* **RECORDS SHOWN**:

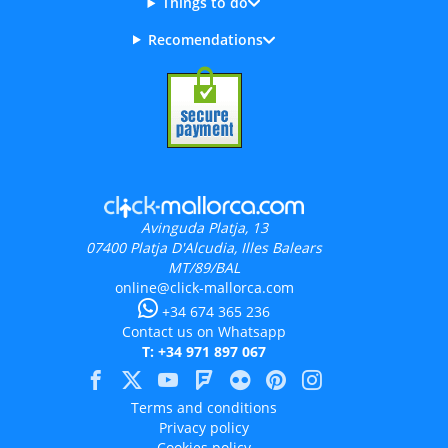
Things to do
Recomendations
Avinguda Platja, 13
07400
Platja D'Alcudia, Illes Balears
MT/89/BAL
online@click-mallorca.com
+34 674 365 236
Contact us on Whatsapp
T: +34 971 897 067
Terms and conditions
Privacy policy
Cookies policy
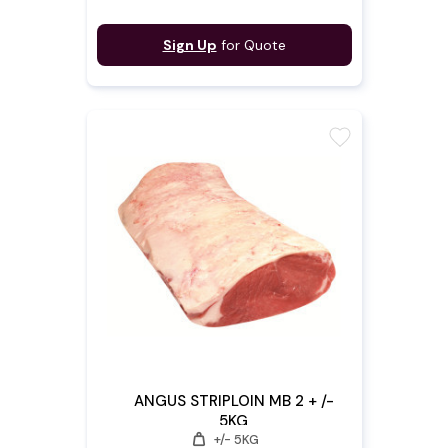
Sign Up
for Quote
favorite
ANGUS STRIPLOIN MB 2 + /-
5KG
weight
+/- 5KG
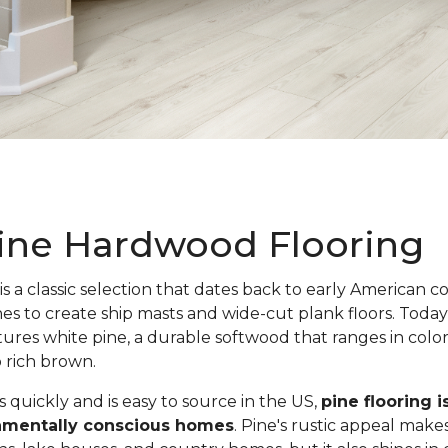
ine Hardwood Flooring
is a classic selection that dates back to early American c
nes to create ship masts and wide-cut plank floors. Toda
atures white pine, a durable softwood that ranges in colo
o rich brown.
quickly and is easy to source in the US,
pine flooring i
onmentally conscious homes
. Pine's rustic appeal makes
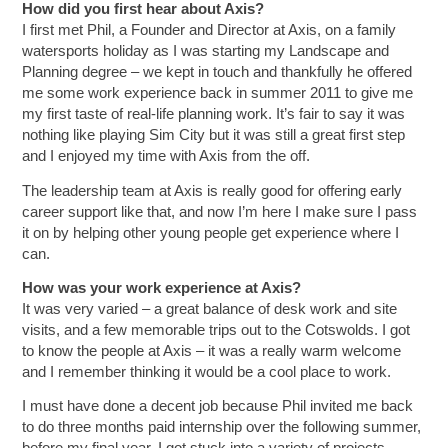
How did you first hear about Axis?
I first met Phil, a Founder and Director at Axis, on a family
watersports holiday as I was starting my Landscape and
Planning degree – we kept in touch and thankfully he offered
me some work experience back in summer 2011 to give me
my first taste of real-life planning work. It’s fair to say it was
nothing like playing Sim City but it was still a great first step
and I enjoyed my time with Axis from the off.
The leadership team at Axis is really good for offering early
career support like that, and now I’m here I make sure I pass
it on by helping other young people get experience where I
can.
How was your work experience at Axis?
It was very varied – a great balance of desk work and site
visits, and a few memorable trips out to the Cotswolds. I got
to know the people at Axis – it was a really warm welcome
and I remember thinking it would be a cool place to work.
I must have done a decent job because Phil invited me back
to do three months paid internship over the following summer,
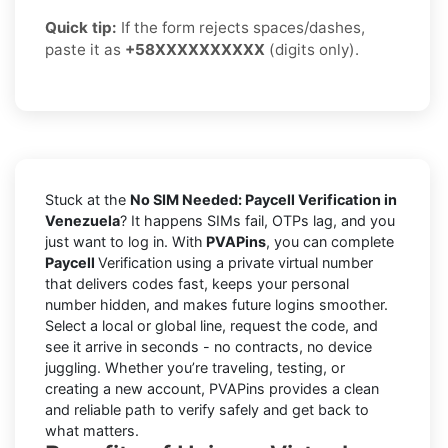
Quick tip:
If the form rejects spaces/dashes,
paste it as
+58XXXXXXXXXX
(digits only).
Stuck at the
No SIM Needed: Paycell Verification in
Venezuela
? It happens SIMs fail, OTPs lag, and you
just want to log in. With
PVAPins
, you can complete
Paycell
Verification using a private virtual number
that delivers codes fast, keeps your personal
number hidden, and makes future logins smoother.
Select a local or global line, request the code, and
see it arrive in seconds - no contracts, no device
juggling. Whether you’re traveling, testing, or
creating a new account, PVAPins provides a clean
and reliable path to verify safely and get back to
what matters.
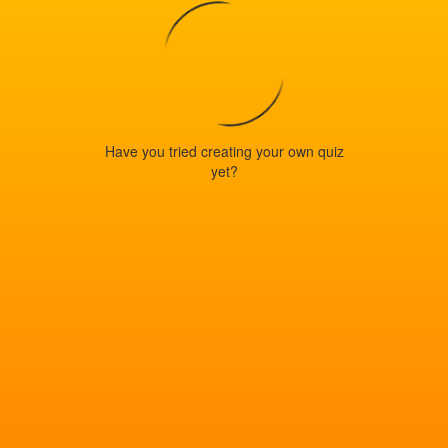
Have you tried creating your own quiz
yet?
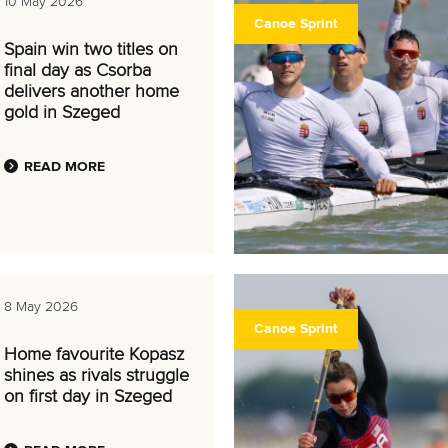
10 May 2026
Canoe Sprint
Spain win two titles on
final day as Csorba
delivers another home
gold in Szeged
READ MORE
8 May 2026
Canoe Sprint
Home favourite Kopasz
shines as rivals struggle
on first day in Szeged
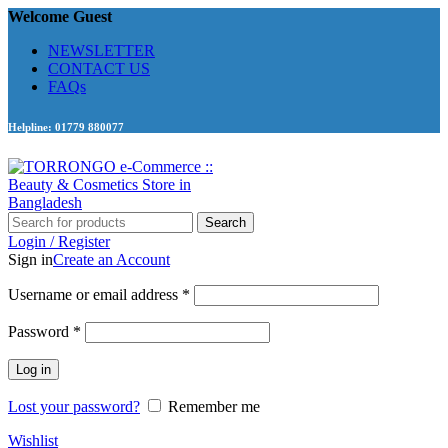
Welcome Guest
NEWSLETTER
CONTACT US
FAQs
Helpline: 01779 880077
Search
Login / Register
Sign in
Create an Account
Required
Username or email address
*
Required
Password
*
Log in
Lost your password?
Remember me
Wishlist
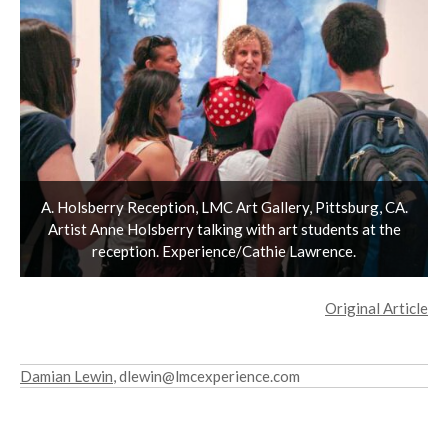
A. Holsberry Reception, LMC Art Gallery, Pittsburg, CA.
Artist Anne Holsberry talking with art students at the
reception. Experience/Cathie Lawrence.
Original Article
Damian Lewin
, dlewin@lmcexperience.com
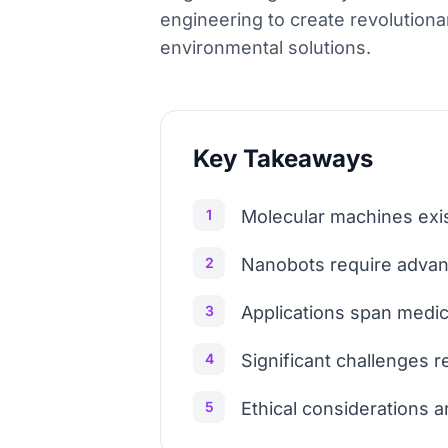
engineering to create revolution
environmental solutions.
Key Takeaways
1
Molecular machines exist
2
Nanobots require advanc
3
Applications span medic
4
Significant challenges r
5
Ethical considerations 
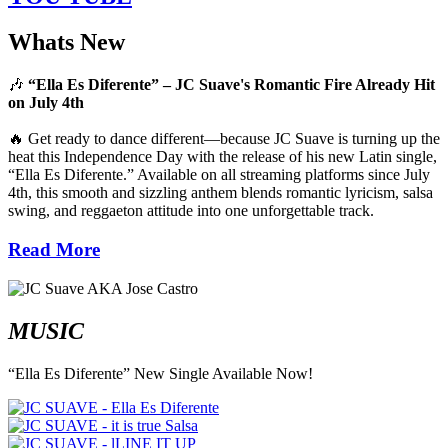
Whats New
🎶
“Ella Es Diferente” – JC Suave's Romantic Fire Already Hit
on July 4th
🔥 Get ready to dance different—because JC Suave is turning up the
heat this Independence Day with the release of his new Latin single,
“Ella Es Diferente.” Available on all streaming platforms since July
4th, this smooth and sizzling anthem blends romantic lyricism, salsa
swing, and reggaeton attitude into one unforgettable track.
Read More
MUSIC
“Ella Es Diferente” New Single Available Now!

* * *

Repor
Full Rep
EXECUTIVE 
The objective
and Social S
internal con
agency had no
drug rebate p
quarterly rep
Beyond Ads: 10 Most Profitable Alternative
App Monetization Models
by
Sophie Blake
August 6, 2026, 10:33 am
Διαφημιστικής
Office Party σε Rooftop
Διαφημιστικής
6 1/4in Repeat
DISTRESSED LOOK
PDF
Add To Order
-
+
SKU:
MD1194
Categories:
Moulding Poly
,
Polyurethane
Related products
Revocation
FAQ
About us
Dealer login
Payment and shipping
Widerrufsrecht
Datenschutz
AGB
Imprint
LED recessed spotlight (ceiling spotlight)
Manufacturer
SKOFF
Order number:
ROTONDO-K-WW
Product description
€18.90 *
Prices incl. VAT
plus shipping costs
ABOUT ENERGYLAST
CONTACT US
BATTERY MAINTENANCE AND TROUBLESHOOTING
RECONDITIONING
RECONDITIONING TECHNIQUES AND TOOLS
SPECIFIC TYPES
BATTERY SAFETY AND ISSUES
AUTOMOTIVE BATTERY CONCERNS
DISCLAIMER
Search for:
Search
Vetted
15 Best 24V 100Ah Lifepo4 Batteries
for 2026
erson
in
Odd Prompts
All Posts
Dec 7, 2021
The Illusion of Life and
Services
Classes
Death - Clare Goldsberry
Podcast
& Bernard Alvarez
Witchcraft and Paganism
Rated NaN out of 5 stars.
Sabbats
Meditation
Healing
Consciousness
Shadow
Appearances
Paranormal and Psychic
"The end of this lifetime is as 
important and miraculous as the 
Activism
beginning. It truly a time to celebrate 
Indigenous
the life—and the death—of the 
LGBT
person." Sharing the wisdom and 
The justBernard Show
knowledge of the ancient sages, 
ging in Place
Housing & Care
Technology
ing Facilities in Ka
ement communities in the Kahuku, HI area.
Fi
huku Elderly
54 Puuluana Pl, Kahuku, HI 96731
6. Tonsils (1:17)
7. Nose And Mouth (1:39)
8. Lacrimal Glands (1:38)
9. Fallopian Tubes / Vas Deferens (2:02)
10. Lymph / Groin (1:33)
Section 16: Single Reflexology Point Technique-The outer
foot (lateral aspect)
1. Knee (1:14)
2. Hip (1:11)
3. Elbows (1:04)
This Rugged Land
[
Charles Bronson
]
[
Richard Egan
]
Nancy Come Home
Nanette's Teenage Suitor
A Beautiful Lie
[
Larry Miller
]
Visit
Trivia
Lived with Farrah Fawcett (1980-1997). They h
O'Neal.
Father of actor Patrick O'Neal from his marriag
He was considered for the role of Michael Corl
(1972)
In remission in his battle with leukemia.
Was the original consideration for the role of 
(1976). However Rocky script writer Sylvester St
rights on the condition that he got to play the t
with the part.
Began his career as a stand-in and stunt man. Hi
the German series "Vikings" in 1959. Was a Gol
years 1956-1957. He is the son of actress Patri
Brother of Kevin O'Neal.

* **EXERCISE DESCRIPTION**: Give again, word for word, every line of the listing above from the one with "ing Facilities in Ka" to the one with "Brother of Kevin O'Neal.", both inclusive, and nothing beyond them.

* **PROBLEM SOLUTION**:
ing Facilities in Ka
ement communities in the Kahuku, HI area.
Fi
huku Elderly
54 Puuluana Pl, Kahuku, HI 96731
6. Tonsils (1:17)
7. Nose And Mouth (1:39)
8. Lacrimal Glands (1:38)
9. Fallopian Tubes / Vas Deferens (2:02)
10. Lymph / Groin (1:33)
Section 16: Single Reflexology Point Technique-The outer
foot (lateral aspect)
1. Knee (1:14)
2. Hip (1:11)
3. Elbows (1:04)
This Rugged Land
[
Charles Bronson
]
[
Richard Egan
]
Nancy Come Home
Nanette's Teenage Suitor
A Beautiful Lie
[
Larry Miller
]
Visit
Trivia
Lived with Farrah Fawcett (1980-1997). They h
O'Neal.
Father of actor Patrick O'Neal from his marriag
He was considered for the role of Michael Corl
(1972)
In remission in his battle with leukemia.
Was the original consideration for the role of 
(1976). However Rocky script writer Sylvester St
rights on the condition that he got to play the t
with the part.
Began his career as a stand-in and stunt man. Hi
the German series "Vikings" in 1959. Was a Gol
years 1956-1957. He is the son of actress Patri
Brother of Kevin O'Neal.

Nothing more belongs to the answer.